How to explain Trump’s illusion of competency? Seemingly in answer to this question, The Washington Post has posted an article on the Dunning-Kruger effect: What’s behind the confidence of the incompetent? This suddenly popular psychological phenomenon.
You may have witnessed this scene at work, while socializing with friends or over a holiday dinner with extended family: Someone who has very little knowledge in a subject claims to know a lot. That person might even boast about being an expert.

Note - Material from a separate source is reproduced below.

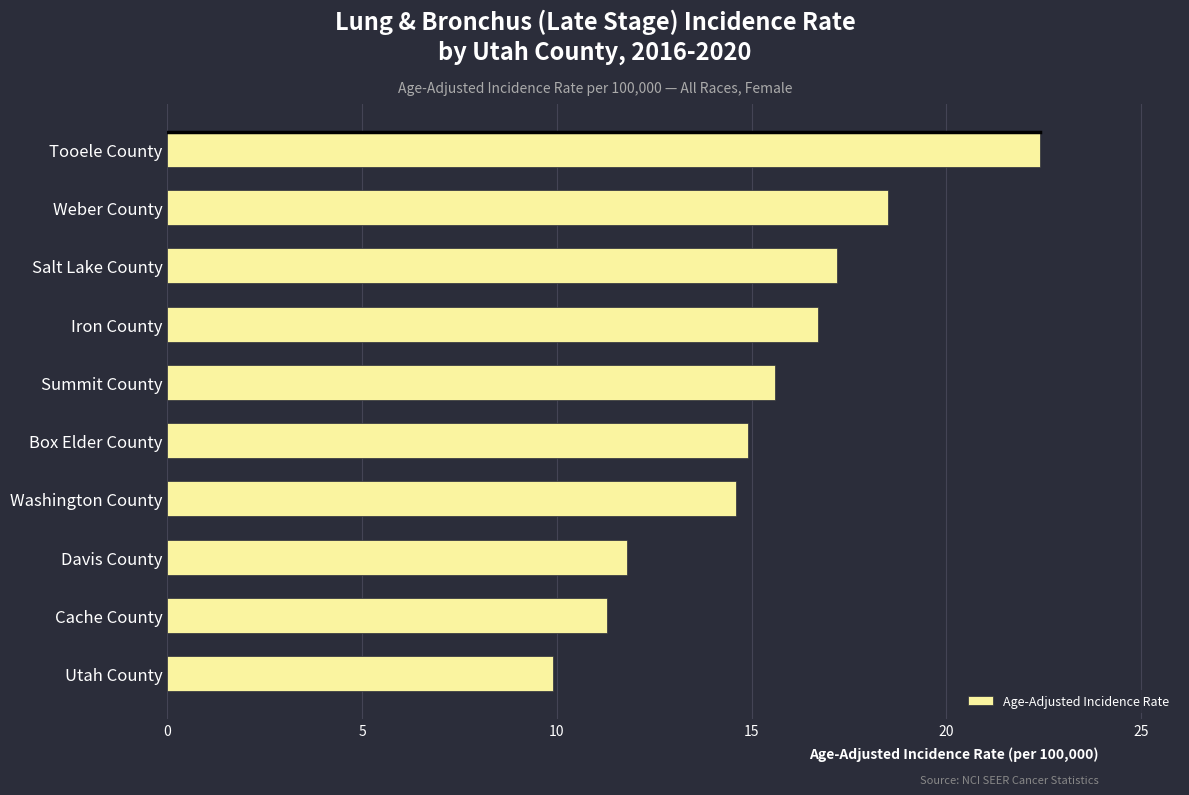

What is the minimum value shown in the chart?

9.9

This phenomenon has a name: the Dunning-Kruger effect. It’s not a disease, syndrome or mental illness; it is present in everybody to some extent, and it’s been around as long as human cognition, though only recently has it been studied and documented in social psychology.
In their 1999 paper, published in the Journal of Personality and Social Psychology, David Dunning and Justin Kruger put data to what has been known by philosophers since Socrates, who supposedly said something along the lines of “the only true wisdom is knowing you know nothing.” Charles Darwin followed that up in 1871 with “ignorance more frequently begets confidence than does knowledge.”
Put simply, incompetent people think they know more than they really do, and they tend to be more boastful about it.
To test Darwin’s theory, the researchers quizzed people on several topics, such as grammar, logical reasoning and humor. After each test, they asked the participants how they thought they did. Specifically, participants were asked how many of the other quiz-takers they beat.
Dunning was shocked by the results, even though it confirmed his hypothesis. Time after time, no matter the subject, the people who did poorly on the tests ranked their competence much higher. On average, test takers who scored as low as the 10th percentile ranked themselves near the 70th percentile. Those least likely to know what they were talking about believed they knew as much as the experts.
That’s it for me today. I’m trying to decide whether to leave the TV off tonight or just mute it until the Democratic response begins. What are you going to do?